Intervenendo a una trasmissione su La7, Rossi ha detto infatti che “sull’aspetto giuridico di chi sia la proprietà legale dell’oro si pronuncerà la Bce a cui abbiamo ceduto la sovranità quando è stato creato euro”.

Immediata la reazione di Borghi, che aveva replicato con un post su Twitter dicendosi “ALLUCINATO”.

“Stiamo a parlare delle virgole e il DIRETTORE DI BANKITALIA dice che la BCE (!!!) dovrà dire di chi è il NOSTRO oro? E meno male che la mia proposta di legge era superflua!!#giùlemanidalloro“, si legge nel tweet di Borghi.

Così il Corriere:

“La Banca d’Italia non ha smesso di essere nei pensieri di parte della maggioranza. È dell’autunno per esempio una proposta di legge del presidente della commissione Bilancio della Camera Claudio Borghi (Lega): lasciare le riserve auree in gestione alla Banca d’Italia, ma decretare che la proprietà è «dello Stato» e quindi la disponibilità appartiene al governo. Non è chiaro quanto sostegno abbia questa proposta, ma essa richiama un sottinteso delle polemiche di questi giorni: la Banca d’Italia possiedelingotti e monete d’oro che valuta a 84,8 miliardi di euro e nel complesso ha attivi per 963 miliardi — oltre metà del reddito nazionale — inclusi 40 miliardi in valuta estera e 18 di crediti «verso le pubbliche amministrazioni”.

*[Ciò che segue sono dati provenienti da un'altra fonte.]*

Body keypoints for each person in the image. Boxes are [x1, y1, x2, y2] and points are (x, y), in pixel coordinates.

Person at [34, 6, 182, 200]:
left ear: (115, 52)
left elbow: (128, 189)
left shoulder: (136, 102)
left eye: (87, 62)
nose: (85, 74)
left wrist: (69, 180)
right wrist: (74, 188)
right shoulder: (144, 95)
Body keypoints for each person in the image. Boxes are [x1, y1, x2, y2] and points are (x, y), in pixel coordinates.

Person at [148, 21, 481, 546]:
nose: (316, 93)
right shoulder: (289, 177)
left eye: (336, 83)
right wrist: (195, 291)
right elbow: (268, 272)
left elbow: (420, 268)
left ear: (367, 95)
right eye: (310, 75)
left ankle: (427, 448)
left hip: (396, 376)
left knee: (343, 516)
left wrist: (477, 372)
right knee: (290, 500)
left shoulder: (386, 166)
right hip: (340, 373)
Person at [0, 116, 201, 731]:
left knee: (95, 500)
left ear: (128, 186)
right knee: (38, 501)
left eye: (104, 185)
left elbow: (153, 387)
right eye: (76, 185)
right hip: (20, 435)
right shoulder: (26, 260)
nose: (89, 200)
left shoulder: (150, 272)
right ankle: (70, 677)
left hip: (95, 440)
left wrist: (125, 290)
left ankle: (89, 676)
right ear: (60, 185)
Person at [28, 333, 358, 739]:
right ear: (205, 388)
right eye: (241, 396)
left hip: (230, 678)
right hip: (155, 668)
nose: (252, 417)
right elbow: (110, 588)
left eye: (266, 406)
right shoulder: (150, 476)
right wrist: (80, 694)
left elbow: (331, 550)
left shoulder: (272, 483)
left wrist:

“Peraltro almeno il valore di mercato delle riserve auree di Banca d’Italia – continua Il Corriere – è senz’altro superiore alle poste segnate in bilancio. Un’operazione con pochi scrupoli potrebbe far emergere plusvalenze improvvise. Non sono dettagli destinati a passare inosservati. Neanche per un governo che nella prossima legge di bilancio deve trovare almeno 25 miliardi di tagli o nuove tasse solo per stabilizzare il deficit, mentre l’economia resta ferma o in caduta. Naturalmente provare a toccare i forzieri della Banca d’Italia nell’illusione di far tornare i conti non sarebbe solo illegale; darebbe anche un segnale di confusione e perdita di controllo al quale gli investitori reagirebbero come hanno fatto già alla prima bozza di bilancio in autunno: uscendo dall’Italia e lasciando che le fiamme divampino sul mercato del debito”.